= James Bell (geographical writer) =

James Bell (1769 – 3 May 1833) was a Scottish geographical author.

==Biography==
He was born in Jedburgh in 1769. At the age of eight he went to Glasgow, where his father, the Rev. Thomas Bell, was appointed, in 1777, minister of Dovehill Chapel. A sickly child, he managed to acquire an education. His first employment was as a weaver, serving an apprenticeship. In 1790 he went into trade on his own account, as a manufacturer of cotton goods. In the mercantile depression of 1793, he gave up his business, and for some years was as a warper in the warehouses of manufacturers. His father gave him a small annuity which allowed him to study.

About 1806 he began to earn a livelihood as tutor in Greek and Latin to university students. Subject to attacks of asthma to which he had always been subject, he left Glasgow about ten or twelve years before his death and retired into the country, living in a cottage at Campsie, Stirlingshire, twelve miles north of Glasgow. There he died on 3 May 1833, and was buried.

==Works==
Bell first published about 1815, when he contributed chapters to the Glasgow Geography, a popular work published by Khull, Blackie, & Co. In 1824 he wrote An Examination of the various Opinions that have been held respecting the Sources of the Ganges and the Correctness of the Lama's Map of Thibet. It was published as Article 2 in Critical Researches in Philology and Geography, an anonymous volume, the joint work of James Bell and a young student John Bell (no relation). He was then given the task of preparing and editing an unabridged edition of Charles Rollin's Ancient History, Glasgow, 1828, 3 vols. The notes, with the life of the author by Bell, made its reputation.

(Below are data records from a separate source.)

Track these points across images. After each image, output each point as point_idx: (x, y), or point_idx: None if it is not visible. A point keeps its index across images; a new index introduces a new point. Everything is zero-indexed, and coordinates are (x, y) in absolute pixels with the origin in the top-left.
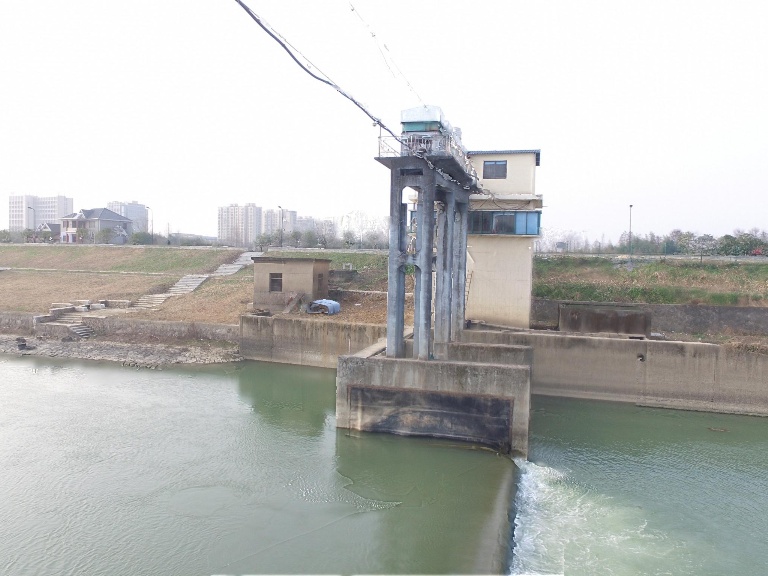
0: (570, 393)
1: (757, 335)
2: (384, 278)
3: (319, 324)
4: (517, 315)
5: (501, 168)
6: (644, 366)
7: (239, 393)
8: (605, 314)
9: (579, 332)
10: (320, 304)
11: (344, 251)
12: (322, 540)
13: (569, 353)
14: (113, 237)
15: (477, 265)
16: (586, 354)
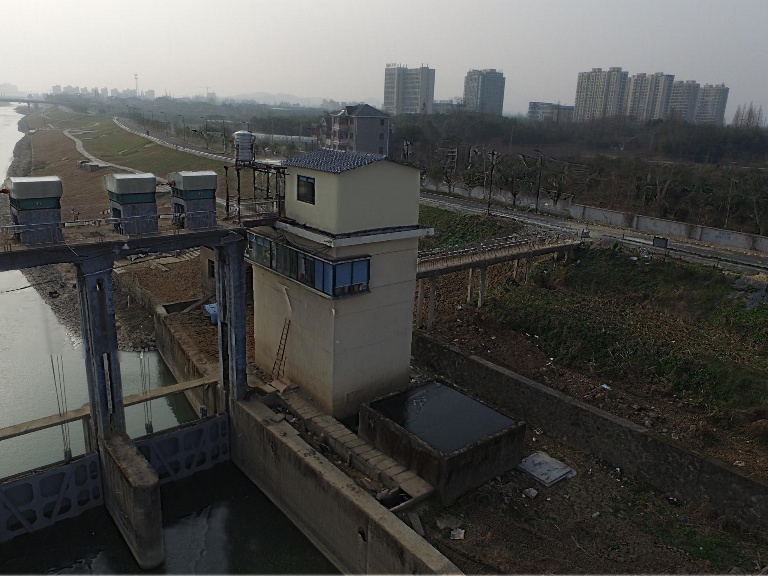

It was followed by his System of Geography, Popular and Scientific, Glasgow, 1830, 6 vols. The chapters on the history of geography contained in the third volume of Rollin and in the sixth volume of his 'System of Geography' were followed by other authors. Posthumous was A Comprehensive Gazetteer of England and Wales, Glasgow 1836, 4 vols. had a section on the cartography of England and Wales, compiled mainly from Richard Gough's British Topography.

Bell's way of working was at issue in a later court case brought by Samuel Lewis against Archibald Fullarton.